Trend permintaan karet dunia (quantity)
Semenjak diberdirikannya perusahaan patungan pada tahun 2002, telah
menunjukan sedikit harapan bagi tiga negara produsen tersebut dalam usaha
menstabilkan harga, harga yang tercipta cenderung menunjukan pertumbuhan yang
stabil dan terus meningkat dari tahun ke tahun. Terdapat beberapa asumsi yang
dapat diambil, pertama meningkatnya konsumsi karet dunia disebabkan karena
meningkatnya permintaan China terhadap karet alam yang lebih besar dari pada
peningkatan produksi dunia. Di lain pihak ada kesepakatan tiga negara produsen
karet alam untuk membentuk kebijakan pembatasan ekspor karet alam, dengan
melalui rekomendasi perusahaan patungan yang dibentuk, sehingga mempunyai efek
psikologis terhadap pasar yang akhirnya meningkatkan harga karet alam dunia.

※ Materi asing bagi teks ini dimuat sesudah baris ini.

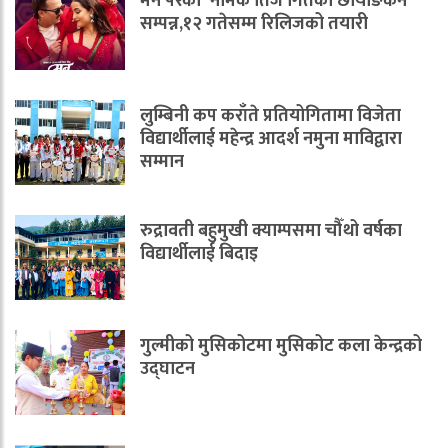
मन परेको”नामक तिज गितको छायाङकन
सम्पन्न,१२ गतेसम्म रिलिजको तयारी
लुम्बिनी कप कराँते प्रतियोगितामा विजेता
विद्यार्थीलाई महेन्द्र आदर्श नमुना माविद्वारा
सम्मान
रुद्रावती बहुमुखी क्याम्पसमा चौँथो वर्षका
विद्यार्थीलाई बिदाइ
गुल्मीको मुसिकोटमा मुसिकोट कला केन्द्रको
उद्घाटन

Peningkatan harga tersebut juga terlihat mulai berkembang setelah
diterapkannya perjanjian perdagangan bebas antara dua kawasan yakni China sebagai
salah satu konsumen karet terbesar didunia terhadap kawasan ASEAN yang
merupakan kawasan penghasil karet alam terbesar. ASEAN-China Free Trade Area
(ACFTA) merupakan wujud dari kesepakatan dari negara-negara ASEAN untuk
membentuk suatu kawasan bebas perdagangan dalam rangka meningkatkan daya saing
ekonomi kawasan regional ASEAN, dengan tujuan menjadikan ASEAN sebagai basis
produksi dunia serta menciptakan pasar regional bagi 500 juta penduduknya.
ACFTA dibentuk pada waktu Konperensi Tingkat Tinggi (KTT) ASEAN ke IV di
Singapura tahun 1992, namun baru direalisasikan pada awal millenium (tahun 2000-an).